Directions. Tally the lines of the material below that contain the word "What". Give only the number.

The input below:

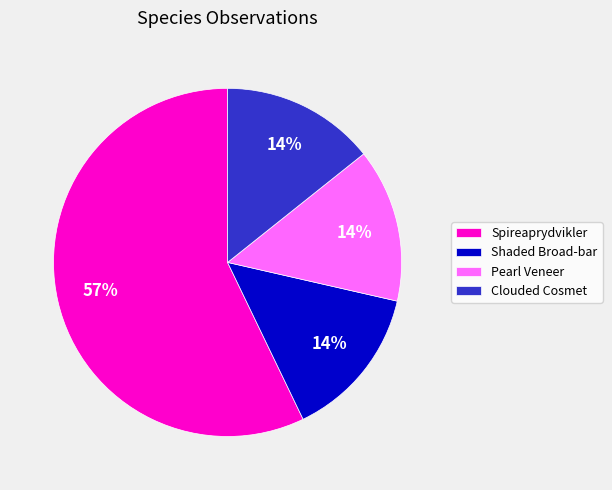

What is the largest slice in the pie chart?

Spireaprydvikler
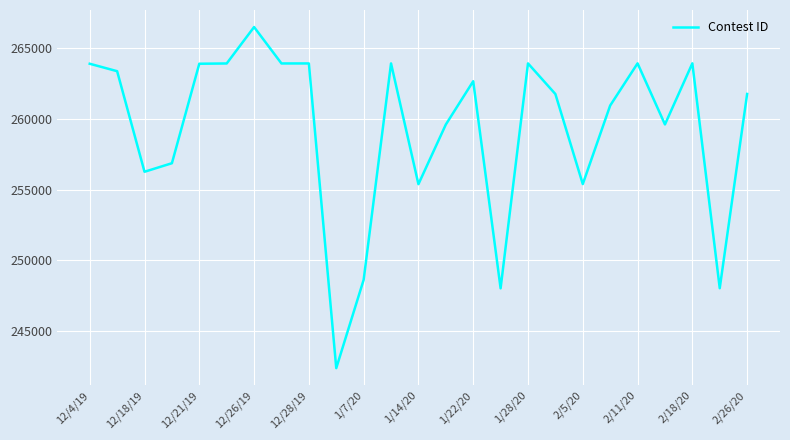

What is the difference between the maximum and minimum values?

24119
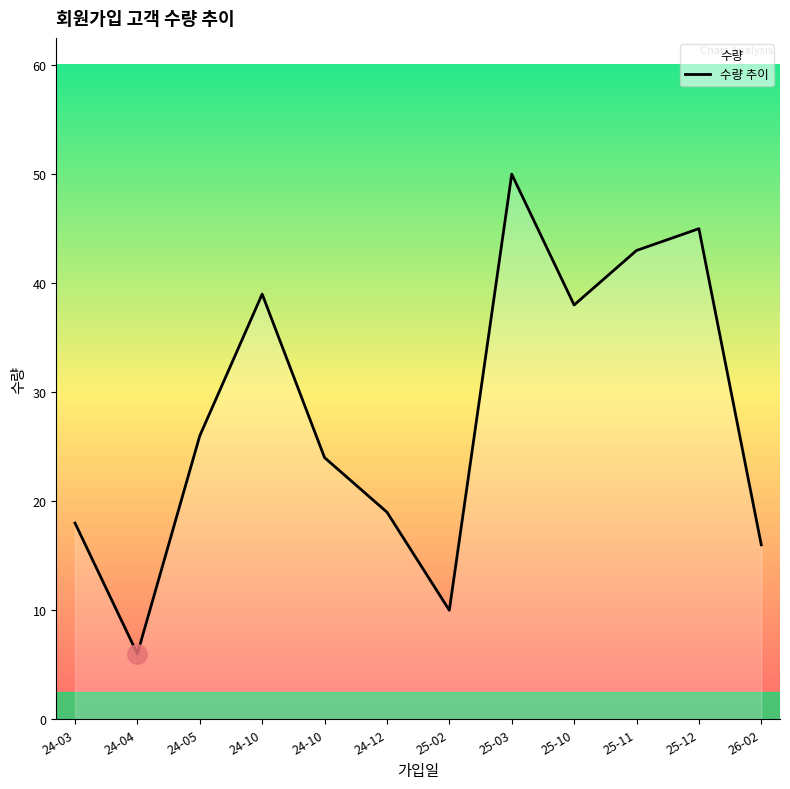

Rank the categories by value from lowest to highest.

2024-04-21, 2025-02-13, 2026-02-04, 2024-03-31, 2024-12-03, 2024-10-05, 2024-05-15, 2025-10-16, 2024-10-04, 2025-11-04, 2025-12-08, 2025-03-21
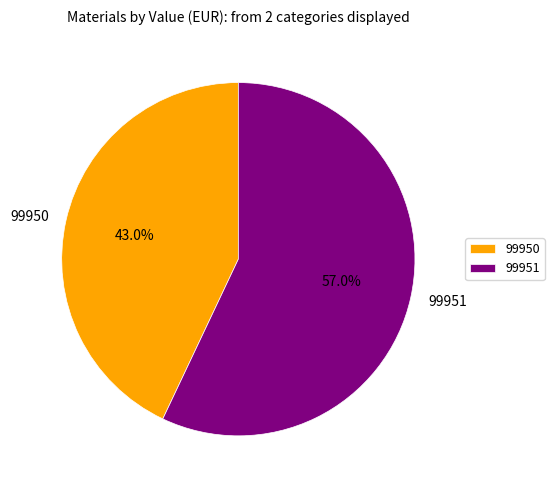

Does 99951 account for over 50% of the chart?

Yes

End of The input.

Response area. 2